You recently sparked a debate over whether critics of the administration policy should be charged with material support for terrorism. You’ve said you were speaking literally about financial support, but do you plan to expand the definition of material support to include praise for designated terrorist groups?

It may shock you that those articles from gutter press rags like the Politico had nothing to do with statements of support. What I said was, if you are actually supporting a threat group, a designated FTO, foreign terrorist organization, you have committed a felony. So, let me give you an example from this city. Six, seven years ago, a Metropolitan Transit Police officer decided he’s gonna send $500 to ISIS. He was ideologically aligned with ISIS. The person he was giving the $500 to was actually an FBI asset. That police officer is today sitting in a supermax prison because he materially supported an FTO. That is a felony.

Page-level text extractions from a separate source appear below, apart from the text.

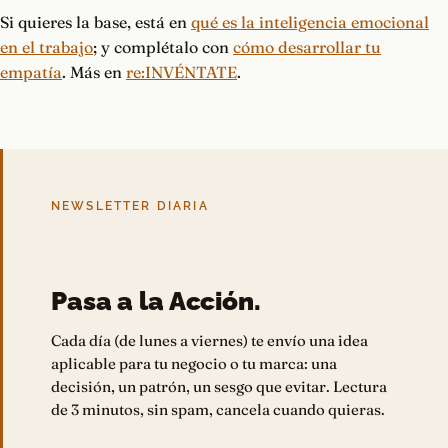
Si quieres la base, está en
qué es la inteligencia emocional
en el trabajo
; y complétalo con
cómo desarrollar tu
empatía
. Más en
re:INVÉNTATE
.
NEWSLETTER DIARIA
Pasa a la Acción.
Cada día (de lunes a viernes) te envío una idea
aplicable para tu negocio o tu marca: una
decisión, un patrón, un sesgo que evitar. Lectura
de 3 minutos, sin spam, cancela cuando quieras.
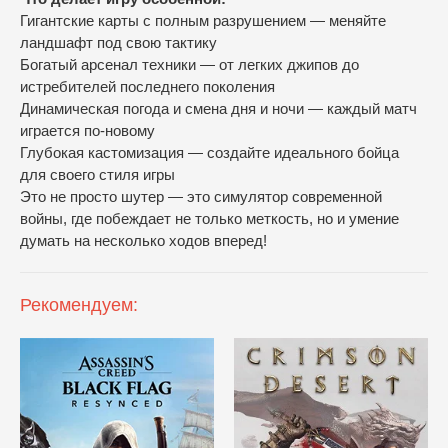
Гигантские карты с полным разрушением — меняйте
ландшафт под свою тактику
Богатый арсенал техники — от легких джипов до
истребителей последнего поколения
Динамическая погода и смена дня и ночи — каждый матч
играется по-новому
Глубокая кастомизация — создайте идеального бойца
для своего стиля игры
Это не просто шутер — это симулятор современной
войны, где побеждает не только меткость, но и умение
думать на несколько ходов вперед!
Рекомендуем:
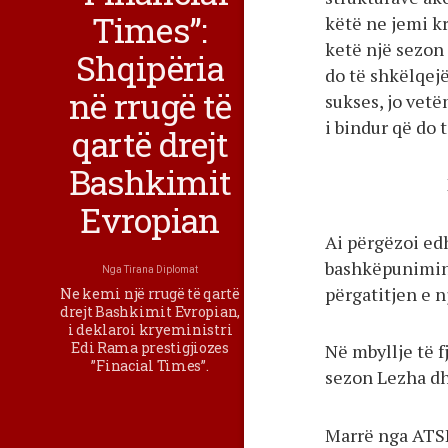
Times”:
këtë ne jemi k
ketë një sezon 
Shqipëria
do të shkëlqejë
në rrugë të
sukses, jo vetë
i bindur që do 
qartë drejt
Bashkimit
Evropian
Ai përgëzoi ed
bashkëpunimin
Nga
Tirana Diplomat
përgatitjen e n
Ne kemi një rrugë të qartë
drejt Bashkimit Evropian,
i deklaroi kryeministri
Edi Rama prestigjiozes
Në mbyllje të f
”Finacial Times”.
sezon Lezha dh
Marrë nga AT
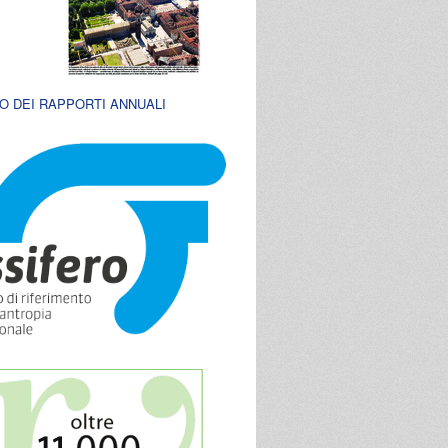
O DEI RAPPORTI ANNUALI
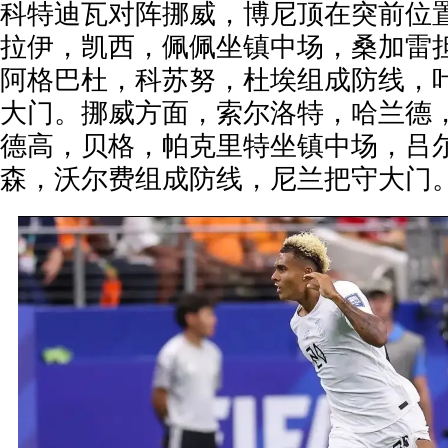
科特迪瓦对阵挪威，博尼顶在突前位
拉伊，凯西，佩佩坐镇中场，桑加雷
阿格巴杜，科苏努，杜埃组成防线，叶
大门。挪威方面，索尔洛特，哈兰德
德高，贝格，帕克里特坐镇中场，吕
森，沃尔费组成防线，尼兰把守大门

So if you are supporting one of the six cartels or the two gangs we have designated, if you are providing succor or aid to Al Qaeda, to Al Nusra, to ISIS, you are committing a felony, and we’re going to take that deadly seriously.

In February 2024, you wrote a piece for The Daily Caller titled The Case for Ukraine. You compared Ukrainians “fighting for their freedom” to colonists in what would become the United States. What’s changed since then in terms of how you view Russia’s war in Ukraine?

For me, personally? Nothing. For those who aren’t familiar with my background, my parents escaped communist Hungary in 1956. My father was rotting in a political prison with a death sentence at the age of 20. I have a bit of baggage with that. And with regards to the Ukraine war: Yeah, Ukraine was invaded, and as such, it is right for us to support that nation, to reestablish its independence.

Where am I today? The only thing that has changed for me is, I’m a little bit disturbed by what I witnessed in the Oval [Office]. President Trump is absolutely right. The National Security Adviser, the first ever Green Beret to serve in that position, is right, when he called it a meat grinder. It has to stop. And I’d like to see both sides come to the table, as President Trump has given them an opportunity to do. I’m a little bit disappointed with Kyiv, as much as I’m disappointed with Moscow.

This is something that the Director of National Intelligence alluded to in her testimony, but I’m hoping you can expand on it. Does the intelligence community have any evidence of foreign funds of pro-Palestinian protests in the US?

Not that I could mention, on an open stage and outside of a SCIF.